Cytosine arabinoside kills postmitotic neurons in a fashion resembling trophic factor deprivation: evidence that a deoxycytidine-dependent process may be required for nerve growth factor signal transduction.

Cytosine arabinoside (AraC) is a pyrimidine antimetabolite that kills proliferating cells by inhibiting DNA synthesis. In this paper we report that AraC kills postmitotic rat sympathetic neurons in a fashion similar to the neuronal death that follows nerve growth factor (NGF) deprivation. Postmitotic rat sympathetic neurons were cultured for 1 week in the presence of NGF and then treated with AraC, still in the presence of NGF. AraC killed neurons after 4 d with an EC50 of 50 microns. The morphological and temporal characteristics of neuronal death that began around 3 d after addition of AraC were indistinguishable from those observed beginning 24 hr after NGF deprivation. Death caused by AraC was prevented by the same agents that prevent the death of NGF-deprived neurons, which included inhibitors of RNA and protein synthesis, a cAMP analog, and depolarizing concentrations of KCl. In contrast, neuronal death caused by ultraviolet irradiation, ricin toxin, and a variety of other toxic insults did not share these morphological, biochemical, or temporal characteristics. Other antimitotic drugs, including adenine arabinoside, thymine arabinoside, fluorodeoxyuridine, hydroxyurea, and aphidicolin, did not kill neurons.
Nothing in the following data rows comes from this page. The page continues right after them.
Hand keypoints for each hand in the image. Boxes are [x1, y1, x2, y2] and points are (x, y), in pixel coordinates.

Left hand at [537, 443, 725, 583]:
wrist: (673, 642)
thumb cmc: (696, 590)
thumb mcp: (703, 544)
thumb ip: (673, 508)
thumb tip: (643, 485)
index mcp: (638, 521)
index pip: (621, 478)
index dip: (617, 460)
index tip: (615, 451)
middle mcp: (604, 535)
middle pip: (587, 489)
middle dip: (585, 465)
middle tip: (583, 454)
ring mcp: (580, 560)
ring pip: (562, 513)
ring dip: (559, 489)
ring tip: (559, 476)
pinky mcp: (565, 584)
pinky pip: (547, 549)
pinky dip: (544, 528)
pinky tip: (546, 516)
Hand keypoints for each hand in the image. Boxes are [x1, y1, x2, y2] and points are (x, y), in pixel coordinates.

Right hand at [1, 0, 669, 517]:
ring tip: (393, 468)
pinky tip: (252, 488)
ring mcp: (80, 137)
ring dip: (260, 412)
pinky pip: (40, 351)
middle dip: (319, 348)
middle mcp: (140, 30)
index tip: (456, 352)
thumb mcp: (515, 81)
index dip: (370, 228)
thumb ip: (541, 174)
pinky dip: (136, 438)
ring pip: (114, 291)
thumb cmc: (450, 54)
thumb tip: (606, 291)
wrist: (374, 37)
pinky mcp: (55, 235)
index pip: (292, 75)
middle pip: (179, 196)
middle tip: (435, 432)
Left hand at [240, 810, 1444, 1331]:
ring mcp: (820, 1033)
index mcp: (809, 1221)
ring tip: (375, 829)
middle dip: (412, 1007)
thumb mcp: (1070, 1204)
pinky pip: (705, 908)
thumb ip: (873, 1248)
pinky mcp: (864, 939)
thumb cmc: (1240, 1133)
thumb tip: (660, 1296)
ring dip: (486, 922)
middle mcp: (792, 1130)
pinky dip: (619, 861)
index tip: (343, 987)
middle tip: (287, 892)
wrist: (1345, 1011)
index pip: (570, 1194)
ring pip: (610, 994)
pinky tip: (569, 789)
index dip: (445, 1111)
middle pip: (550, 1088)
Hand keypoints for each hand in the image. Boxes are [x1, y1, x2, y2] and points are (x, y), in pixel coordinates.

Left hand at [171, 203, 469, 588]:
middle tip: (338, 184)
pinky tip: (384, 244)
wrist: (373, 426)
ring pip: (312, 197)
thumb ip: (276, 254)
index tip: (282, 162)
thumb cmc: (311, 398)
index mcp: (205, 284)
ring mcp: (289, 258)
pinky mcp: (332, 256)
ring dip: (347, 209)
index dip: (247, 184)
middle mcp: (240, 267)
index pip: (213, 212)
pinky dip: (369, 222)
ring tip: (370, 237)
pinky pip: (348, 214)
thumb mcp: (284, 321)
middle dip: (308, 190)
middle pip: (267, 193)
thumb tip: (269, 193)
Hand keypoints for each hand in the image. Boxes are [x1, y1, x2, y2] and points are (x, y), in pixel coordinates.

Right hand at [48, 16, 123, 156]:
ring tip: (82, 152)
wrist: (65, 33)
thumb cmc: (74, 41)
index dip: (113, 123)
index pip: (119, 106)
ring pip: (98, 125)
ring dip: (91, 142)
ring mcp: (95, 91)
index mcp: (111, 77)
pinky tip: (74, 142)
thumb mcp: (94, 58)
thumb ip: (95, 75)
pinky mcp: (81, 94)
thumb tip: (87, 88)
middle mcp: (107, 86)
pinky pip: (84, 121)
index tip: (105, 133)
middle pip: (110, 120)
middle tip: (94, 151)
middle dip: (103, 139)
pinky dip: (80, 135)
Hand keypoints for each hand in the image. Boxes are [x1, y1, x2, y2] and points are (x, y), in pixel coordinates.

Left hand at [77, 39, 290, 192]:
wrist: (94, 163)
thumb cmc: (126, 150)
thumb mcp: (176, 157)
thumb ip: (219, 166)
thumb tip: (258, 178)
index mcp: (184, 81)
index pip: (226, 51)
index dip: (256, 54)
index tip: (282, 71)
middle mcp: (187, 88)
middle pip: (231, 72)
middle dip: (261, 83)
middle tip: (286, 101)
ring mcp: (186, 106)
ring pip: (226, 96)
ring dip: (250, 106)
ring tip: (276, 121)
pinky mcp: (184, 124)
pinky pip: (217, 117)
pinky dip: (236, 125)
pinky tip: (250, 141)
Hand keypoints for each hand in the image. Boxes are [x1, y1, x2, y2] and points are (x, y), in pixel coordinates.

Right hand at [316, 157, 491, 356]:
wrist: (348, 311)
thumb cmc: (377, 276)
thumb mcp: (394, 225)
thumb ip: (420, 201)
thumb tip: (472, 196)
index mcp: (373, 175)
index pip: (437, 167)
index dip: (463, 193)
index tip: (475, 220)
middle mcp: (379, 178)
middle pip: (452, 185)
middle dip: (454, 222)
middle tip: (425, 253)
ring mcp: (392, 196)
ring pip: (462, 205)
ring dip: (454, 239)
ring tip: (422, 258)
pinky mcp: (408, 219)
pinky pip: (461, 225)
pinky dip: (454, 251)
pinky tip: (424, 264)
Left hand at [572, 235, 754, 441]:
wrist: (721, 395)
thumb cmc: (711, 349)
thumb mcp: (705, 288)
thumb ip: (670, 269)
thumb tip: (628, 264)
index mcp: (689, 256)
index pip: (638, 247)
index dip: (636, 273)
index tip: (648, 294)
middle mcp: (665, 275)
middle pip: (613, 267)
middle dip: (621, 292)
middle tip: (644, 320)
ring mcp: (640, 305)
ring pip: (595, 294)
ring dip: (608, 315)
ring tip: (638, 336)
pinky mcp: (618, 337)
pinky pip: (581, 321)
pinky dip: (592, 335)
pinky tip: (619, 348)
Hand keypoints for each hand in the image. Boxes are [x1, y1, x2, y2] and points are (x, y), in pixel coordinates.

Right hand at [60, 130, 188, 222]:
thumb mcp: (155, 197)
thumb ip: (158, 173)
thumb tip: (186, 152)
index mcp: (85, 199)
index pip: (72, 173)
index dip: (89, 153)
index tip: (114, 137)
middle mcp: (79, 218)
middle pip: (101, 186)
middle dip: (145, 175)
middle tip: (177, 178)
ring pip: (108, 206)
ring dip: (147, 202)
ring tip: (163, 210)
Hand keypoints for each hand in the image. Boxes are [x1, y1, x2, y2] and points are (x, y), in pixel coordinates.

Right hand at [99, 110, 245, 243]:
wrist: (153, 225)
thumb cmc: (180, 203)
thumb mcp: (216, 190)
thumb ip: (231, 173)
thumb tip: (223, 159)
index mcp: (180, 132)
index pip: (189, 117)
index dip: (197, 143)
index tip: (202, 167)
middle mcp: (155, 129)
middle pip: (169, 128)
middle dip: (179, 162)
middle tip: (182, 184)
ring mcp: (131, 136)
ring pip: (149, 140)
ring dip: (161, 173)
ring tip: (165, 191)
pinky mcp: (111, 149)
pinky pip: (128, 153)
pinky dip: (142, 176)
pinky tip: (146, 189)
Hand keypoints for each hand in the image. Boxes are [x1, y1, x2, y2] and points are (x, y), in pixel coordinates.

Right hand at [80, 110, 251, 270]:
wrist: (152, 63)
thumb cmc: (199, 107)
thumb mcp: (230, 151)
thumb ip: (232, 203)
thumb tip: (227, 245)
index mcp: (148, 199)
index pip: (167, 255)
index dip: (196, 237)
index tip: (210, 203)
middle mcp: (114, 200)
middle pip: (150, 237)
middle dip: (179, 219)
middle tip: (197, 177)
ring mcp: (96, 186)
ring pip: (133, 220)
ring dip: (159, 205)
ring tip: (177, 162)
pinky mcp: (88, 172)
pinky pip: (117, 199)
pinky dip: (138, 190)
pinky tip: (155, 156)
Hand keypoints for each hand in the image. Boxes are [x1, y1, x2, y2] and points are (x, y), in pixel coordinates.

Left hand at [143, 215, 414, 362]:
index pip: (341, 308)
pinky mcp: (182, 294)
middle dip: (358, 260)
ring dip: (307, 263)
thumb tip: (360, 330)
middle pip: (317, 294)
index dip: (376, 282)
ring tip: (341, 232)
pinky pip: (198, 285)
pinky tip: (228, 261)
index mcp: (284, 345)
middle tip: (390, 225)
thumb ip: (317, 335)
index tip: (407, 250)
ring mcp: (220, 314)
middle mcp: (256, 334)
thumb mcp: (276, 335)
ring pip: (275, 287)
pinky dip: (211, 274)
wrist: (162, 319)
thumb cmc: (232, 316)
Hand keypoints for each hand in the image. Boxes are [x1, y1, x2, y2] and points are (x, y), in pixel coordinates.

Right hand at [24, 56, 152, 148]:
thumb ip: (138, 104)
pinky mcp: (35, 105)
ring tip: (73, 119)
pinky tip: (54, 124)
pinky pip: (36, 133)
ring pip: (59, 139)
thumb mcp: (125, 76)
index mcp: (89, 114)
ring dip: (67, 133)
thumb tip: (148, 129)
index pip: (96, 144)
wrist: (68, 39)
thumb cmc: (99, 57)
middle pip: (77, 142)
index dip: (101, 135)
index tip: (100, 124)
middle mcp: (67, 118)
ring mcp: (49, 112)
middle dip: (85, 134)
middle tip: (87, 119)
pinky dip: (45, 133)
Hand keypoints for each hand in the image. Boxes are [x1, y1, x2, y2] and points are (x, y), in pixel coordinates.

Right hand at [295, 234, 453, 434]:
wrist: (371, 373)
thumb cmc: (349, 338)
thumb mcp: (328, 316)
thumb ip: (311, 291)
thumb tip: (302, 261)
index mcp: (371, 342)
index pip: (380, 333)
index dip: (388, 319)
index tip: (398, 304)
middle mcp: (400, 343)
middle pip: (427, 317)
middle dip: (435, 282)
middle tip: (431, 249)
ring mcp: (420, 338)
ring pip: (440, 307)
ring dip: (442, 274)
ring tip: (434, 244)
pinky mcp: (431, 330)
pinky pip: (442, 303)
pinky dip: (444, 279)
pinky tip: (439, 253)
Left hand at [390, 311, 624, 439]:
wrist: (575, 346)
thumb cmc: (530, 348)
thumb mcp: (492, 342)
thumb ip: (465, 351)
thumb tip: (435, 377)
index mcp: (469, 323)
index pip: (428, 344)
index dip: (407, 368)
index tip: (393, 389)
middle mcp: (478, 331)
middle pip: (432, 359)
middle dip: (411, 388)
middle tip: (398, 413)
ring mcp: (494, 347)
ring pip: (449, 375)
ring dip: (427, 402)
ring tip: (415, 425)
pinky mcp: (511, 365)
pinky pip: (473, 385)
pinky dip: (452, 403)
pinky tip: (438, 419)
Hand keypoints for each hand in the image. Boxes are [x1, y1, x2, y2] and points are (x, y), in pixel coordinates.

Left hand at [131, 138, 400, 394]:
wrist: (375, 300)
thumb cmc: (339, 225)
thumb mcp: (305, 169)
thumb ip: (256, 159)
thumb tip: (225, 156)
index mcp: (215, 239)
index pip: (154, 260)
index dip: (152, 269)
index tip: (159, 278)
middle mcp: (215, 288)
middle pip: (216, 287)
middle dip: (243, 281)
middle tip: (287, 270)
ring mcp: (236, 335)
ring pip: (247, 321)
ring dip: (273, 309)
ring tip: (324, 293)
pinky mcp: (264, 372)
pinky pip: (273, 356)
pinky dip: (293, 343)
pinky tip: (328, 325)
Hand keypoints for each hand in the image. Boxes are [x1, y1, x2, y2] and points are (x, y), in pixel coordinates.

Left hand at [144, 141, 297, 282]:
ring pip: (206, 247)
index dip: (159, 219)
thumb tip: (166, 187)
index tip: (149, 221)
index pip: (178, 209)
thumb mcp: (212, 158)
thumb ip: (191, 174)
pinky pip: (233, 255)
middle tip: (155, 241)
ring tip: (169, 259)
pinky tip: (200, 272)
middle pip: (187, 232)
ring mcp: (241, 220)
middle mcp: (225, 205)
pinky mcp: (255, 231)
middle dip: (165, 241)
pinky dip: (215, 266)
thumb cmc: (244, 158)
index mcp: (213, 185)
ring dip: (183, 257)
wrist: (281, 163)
AraC caused neurons to behave as if deprived of NGF by interfering with deoxycytidine (dC) metabolism distinct from DNA biosynthesis. dC entirely prevented the neurotoxicity of AraC, even when present at a concentration 1000-fold less than that of AraC. Other deoxynucleosides, and cytidine, did not prevent AraC neurotoxicity. dC could not, however, substitute for NGF and thus is unlikely to be a direct mediator of NGF action. It is hypothesized that dC may participate in a pathway, distinct from DNA synthesis, that is necessary for neurons to respond to exogenous trophic factors.